Never more productive. And never in a better cause.

Fan Girls

When you are a Sister Missionary you have fan girls.

They are usually about 6 years old.

And they think the world of you.

And when you are 23 years old, it makes you a little baby crazy.

And A LOT humble.

Because these sweet little girls are straight from God’s arms.

And they want to be friends with you–wretched girl that you are–because they look up to you.

As a missionary, everyone watches you. They may not listen to your message or accept your book of scripture. But they’re watching you. But its the little girls that I’m most concerned about. What we do and say has an effect on them. We need to be, to them, exactly what the Savior would be. Because little children are so fragile. They SO need to be loved and cared for. And they need to feel that they are important.

And that is exactly what the Savior would do. He said, “Suffer the little children to come unto me, and forbid them not: for such is the kingdom of heaven.”

A Sister’s Guide to the (Provo) MTC

1. “Stick to your (meal) ticket”: It opens doors (unless you’re Sister Baker who routinely swipes 10 times before getting in) and rains down manna from heaven.

2. Avoid the cafeteria on Wednesday evenings around four:
You will be greeted by a sea of orange dots and about 10 million 19 year olds.

3. B.Y.O.S. Bring Your Own Spoon:
Though the BYU Creamery ice cream they provide in the vending machine is heavenly, THEY DO NOT PROVIDE SPOONS.

If you forget.

You’ll just end up drinking it.

4. The ghost choir in the girl’s bathroom is NOT Moaning Myrtle:
It’s nothing other worldly. It’s actually fairly normal. Just roll with it.

Sometimes its a real treat. And you can make a request.

Sometimes you decide that you could really go another day without showering.

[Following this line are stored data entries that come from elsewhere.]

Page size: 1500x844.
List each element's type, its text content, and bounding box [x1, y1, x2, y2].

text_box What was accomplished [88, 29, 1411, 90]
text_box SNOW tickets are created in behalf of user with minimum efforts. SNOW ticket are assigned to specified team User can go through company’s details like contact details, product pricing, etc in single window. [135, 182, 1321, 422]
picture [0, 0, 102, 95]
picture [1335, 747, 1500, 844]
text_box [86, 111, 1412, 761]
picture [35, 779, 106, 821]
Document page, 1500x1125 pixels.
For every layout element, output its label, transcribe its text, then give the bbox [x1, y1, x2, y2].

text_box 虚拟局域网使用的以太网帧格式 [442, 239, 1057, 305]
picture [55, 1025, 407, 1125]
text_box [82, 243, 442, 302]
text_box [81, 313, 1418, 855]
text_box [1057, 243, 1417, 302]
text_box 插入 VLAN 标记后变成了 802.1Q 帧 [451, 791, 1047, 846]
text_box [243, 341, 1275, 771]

5. Sometimes Elders will ask to street contact you:
This means they will ask for your number.

They probably won’t call.

6. If you make it through day 3 the worst is over:
Day 1: you arrive
Day 2: you teach your first discussion-yes, in your mission language. And yes even though you’ve only been learning that language for 12 hours- 8 of which have been spent asleep.
Day 3: the longest day of your life
Day 4: Deliverance Day: this includes BYU Creamery ice cream, choir, devotional, and (church) movies!

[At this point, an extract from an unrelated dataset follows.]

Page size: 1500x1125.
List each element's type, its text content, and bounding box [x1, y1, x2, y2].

7. The Elders can be your best friends or your WORST enemies:
They say really funny stuff like:
“Dude, my little brother looks like a Keebler elf.”
and “Its relief society–where I can relieve myself.”

All the time.

So much so that you forget that you actually, probably, really should be studying for your lesson–in a foreign language–that you are giving in 1 hour.

8. Staying up late will kill you: < this is not a joke>
Good luck making it through TALL tomorrow.

9. Humor can compensate for all sorts of awkwardness:
Like when your investigator (who is also your teacher) shows up early for your lesson and asks what you’re doing in their house . . .

10. The Elders are often impressed by:
comic book references and beat boxing

11. Join Choir
Even if you can’t sing. Or would really rather not sing. Brother Eggett is hilarious. And has some super profound insights that he likes to throw in between constructive insults.

12. Invest time in investigating the left-behind box:
You will save all sorts of money on laundry soap, dryer sheets, soap, and snacks.

13. Bring headphones:
2M Fitness gym has a sweet cardio theater where you can watch an excellent selection of Mormon Messages, conference talks, and church produced short films.

Seven Days

So, it’s official.

In one week, I’ll be a full-time sister missionary.

Well, more like six days now.

Just a few more odds and ends to purchase. And a couple of beefy big suitcases to pack and I’ll be on a plane . . . to Provo (where the Pope isn’t, and will likely never be).

For six glorious weeks.

In which time I will probably outgrow all of my clothes if rumors about the Provo Missionary Training Center prove to be true.

Six weeks of nothing but Portuguese.

Which is a good thing.

Trust me.

Because at present all I can say is “a mulher come uma maçã,” in very broken, ugly sounding engla-guese.

And I really don’t think that I’ll have much use for that. But then again, maybe lots of ladies eat apples in Brazil. And they do it covertly, so I’ll have to point it out. To my companions. Very loudly. With a very american accent.

Who knows.

And then onto Brazil. The great beyond.